*Extrait*

^^^^

Après le dopage et les affaires, la nouvelle vie de Philippe Gaumont s'écrit dans les frites

CYCLISMEL'ancien coureur de la Cofidis s'est installé à Lens...
A Lens, François Launay

A Lens, François Launay

C’est un temple de la frite lensoise. Le genre d’endroit où on refait les matchs du Racing autour d’un américain et d’une pression. Ô Déjeuner, l’ex friterie Sensass, installé au beau milieu de la place du Cantin est célèbre pour ses frites, ses sauces Hannibal, Samourai ou encore Chti, mais aussi et surtout pour son gérant. Affûté comme à ses plus belles  heures, Philippe Gaumont porte beau à la veille de ses 40 ans. Depuis un an et demi, cet ancien cycliste professionnel a pris ses quartiers dans l’Artois.

Une nouvelle affaire pour celui qui a déjà géré un bar PMU dans l’Oise mais aussi un restaurant et une boîte de nuit à Amiens. «On a racheté ici car le Louvre Lens arrivait. Même si on a hésité un peu car à l’époque Lens descendait en Ligue 2», raconte Gaumont. Aujourd’hui, l’ex coureur n’a aucun regret. À la tête d’une entreprise de 33 salariés, le gérant fait tourner la boutique avec succès. Sans aucune nostalgie. Dans la brasserie, seules deux photos accrochées au mur rappellent son passé de cycliste «Et encore, c’est mon personnel qui a insisté pour les mettre. Quand on veut se reconvertir, il faut tourner la page définitivement», lâche le quadragénaire.

«Être dans une bagnole avec un pinpin qui vous casse les couilles en vous demandant comment vous pissez, ça ne m’intéresse pas»

Sa reconversion, Philippe Gaumont en est fier. Pas un instant, il n’a voulu imiter nombre d’anciens coureurs devenus VRP sur le Tour de France. «Être dans une bagnole avec un pinpin qui vous casse les couilles en vous demandant comment vous pissez, ça ne m’intéresse pas. Pour moi, c’est une sorte de dépression d’aller là-bas. Je préfère le voir à la télé». Surtout, Gaumont ne serait pas forcément le bienvenu sur la Grande boucle. Car le Picard est devenu l’enfant terrible du vélo français depuis un sombre jour de janvier 2004.

^^^^

*Données à analyser*
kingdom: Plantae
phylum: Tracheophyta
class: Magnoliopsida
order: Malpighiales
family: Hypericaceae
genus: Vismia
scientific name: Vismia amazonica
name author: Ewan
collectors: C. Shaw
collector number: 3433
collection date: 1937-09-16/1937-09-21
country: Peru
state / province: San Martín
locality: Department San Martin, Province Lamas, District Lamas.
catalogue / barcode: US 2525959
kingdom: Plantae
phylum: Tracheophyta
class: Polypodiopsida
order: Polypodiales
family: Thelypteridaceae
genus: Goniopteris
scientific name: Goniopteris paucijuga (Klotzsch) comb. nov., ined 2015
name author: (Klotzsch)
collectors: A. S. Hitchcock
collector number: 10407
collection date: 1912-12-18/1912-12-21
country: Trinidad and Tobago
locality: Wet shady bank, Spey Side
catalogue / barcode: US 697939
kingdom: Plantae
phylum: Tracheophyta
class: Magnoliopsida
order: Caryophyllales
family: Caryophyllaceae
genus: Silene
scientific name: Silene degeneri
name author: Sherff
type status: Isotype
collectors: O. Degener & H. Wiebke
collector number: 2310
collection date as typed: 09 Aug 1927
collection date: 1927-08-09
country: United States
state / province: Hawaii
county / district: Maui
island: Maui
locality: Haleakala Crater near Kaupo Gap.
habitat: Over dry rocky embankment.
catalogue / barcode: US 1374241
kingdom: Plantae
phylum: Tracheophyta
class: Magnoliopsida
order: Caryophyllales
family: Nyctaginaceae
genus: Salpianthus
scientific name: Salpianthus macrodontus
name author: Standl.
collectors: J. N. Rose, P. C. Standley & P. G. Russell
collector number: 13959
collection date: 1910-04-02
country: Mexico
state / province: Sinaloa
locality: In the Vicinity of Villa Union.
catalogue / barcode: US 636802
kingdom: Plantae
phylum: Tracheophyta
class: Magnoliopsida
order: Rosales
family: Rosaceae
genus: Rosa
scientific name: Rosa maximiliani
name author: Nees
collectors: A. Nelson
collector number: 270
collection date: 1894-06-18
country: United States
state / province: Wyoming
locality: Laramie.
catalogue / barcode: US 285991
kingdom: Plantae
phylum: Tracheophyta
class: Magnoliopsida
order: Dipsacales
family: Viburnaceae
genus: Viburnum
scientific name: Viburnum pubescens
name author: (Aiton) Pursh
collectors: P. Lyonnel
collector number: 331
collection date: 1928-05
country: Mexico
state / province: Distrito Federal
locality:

^^^^

*Consigne*
Recopiez le passage de l'article sur la reconversion de Philippe Gaumont, en partant de « Une nouvelle affaire » et en allant jusqu'à « lâche le quadragénaire. ». Les enregistrements n'ont aucun rôle dans ce travail.

*Corrigé*
Une nouvelle affaire pour celui qui a déjà géré un bar PMU dans l’Oise mais aussi un restaurant et une boîte de nuit à Amiens. «On a racheté ici car le Louvre Lens arrivait. Même si on a hésité un peu car à l’époque Lens descendait en Ligue 2», raconte Gaumont. Aujourd’hui, l’ex coureur n’a aucun regret. À la tête d’une entreprise de 33 salariés, le gérant fait tourner la boutique avec succès. Sans aucune nostalgie. Dans la brasserie, seules deux photos accrochées au mur rappellent son passé de cycliste «Et encore, c’est mon personnel qui a insisté pour les mettre. Quand on veut se reconvertir, il faut tourner la page définitivement», lâche le quadragénaire.